= 1992 Liechtenstein constitutional crisis =

1992 constitutional and diplomatic crisis in Liechtenstein

Approximately 2000 people demonstrating in front of the Liechtenstein government house on 28 October 1992.

The 1992 Liechtenstein constitutional crisis culminated on 28 October 1992 when Prince Hans-Adam II called for a referendum regarding Liechtenstein's accession to the European Economic Area to be held before the corresponding referendum in Switzerland, against the countries' custom union and the wishes of the government and the Landtag.

== Background ==

Switzerland and Liechtenstein formed a customs union in 1924. According to the 1923 customs agreement, Switzerland represents Liechtenstein where it does not already have representation, and accession to international treaties or organisations that Switzerland is not a member of requires both countries to reach a bilateral agreement.

On 6 December 1992 a referendum was to be held in Switzerland on a federal resolution on the accession to the European Economic Area (EEA).
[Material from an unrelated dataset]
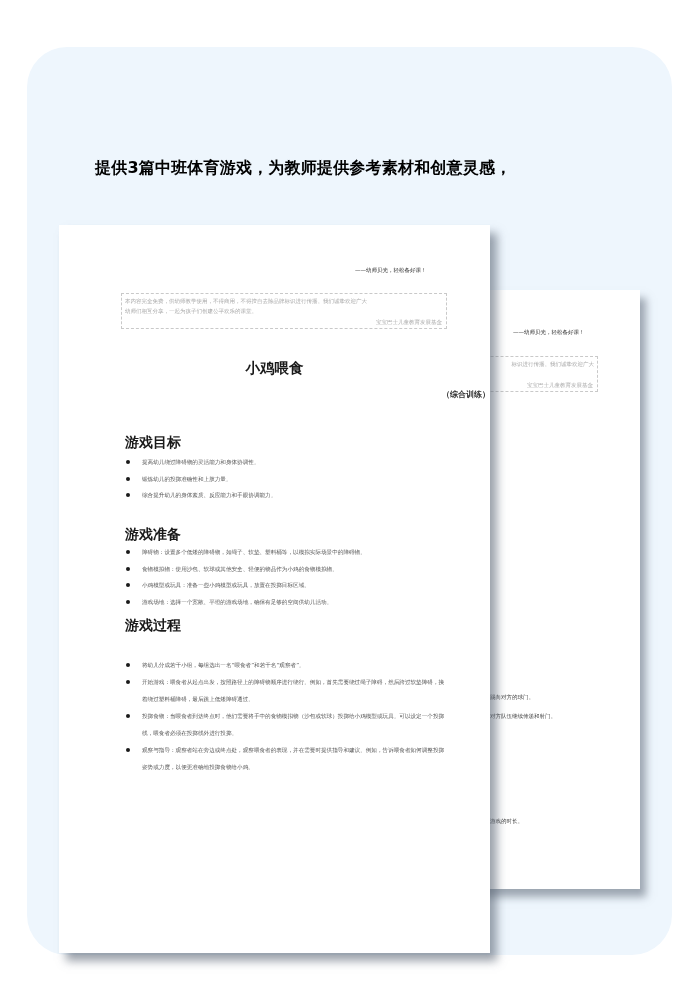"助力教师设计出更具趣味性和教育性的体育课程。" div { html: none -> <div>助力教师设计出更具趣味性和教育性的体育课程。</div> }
In correspondence with the customs union, a similar referendum was to be held in Liechtenstein at a similar time. Hans-Adam II had previously publicly declared his desires to increase Liechtenstein's independence in foreign policy from Switzerland.

== Crisis ==
When planning on the date for the Liechtenstein referendum regarding accession to the EEA, Prince Hans-Adam II called for it to be held in advance of the corresponding one in Switzerland, against the wishes of both the government and the Landtag. On 28 October 1992, he threatened to dissolve the Landtag and dismiss the Prime Minister of Liechtenstein, Hans Brunhart, over the dispute, and appoint an acting prime minister in his place.

In response, notable politicians in Liechtenstein, including former prime minister Gerard Batliner formed the Nonpartisan Committee for Monarchy and Democracy and called for a demonstration against Hans-Adam's threatened dissolution of the Landtag. Approximately 2,000 people demonstrated in front of the government house in Vaduz. On the same day, the government and Hans-Adam II negotiated and came to an agreement that scheduled the referendum after the corresponding one in Switzerland, though notably it affirmed that Liechtenstein would commit to agreements with the EEA despite the result in Switzerland.

The 1992 Swiss referendum regarding a federal solution towards the EEA was rejected by voters. On the other hand, the 1992 Liechtenstein referendum on the same topic was accepted by 55.8% of voters. As a result, the 1924 customs union treaty was now compromised, and was no longer viable due to conflicting interests regarding accession to the EEA. In 1994, the treaty was revised to allow for greater freedom for Liechtenstein in defining its foreign policy. Another referendum on the topic on 9 April 1995 was accepted by 55.9% of voters. Liechtenstein subsequently joined the EEA the following month.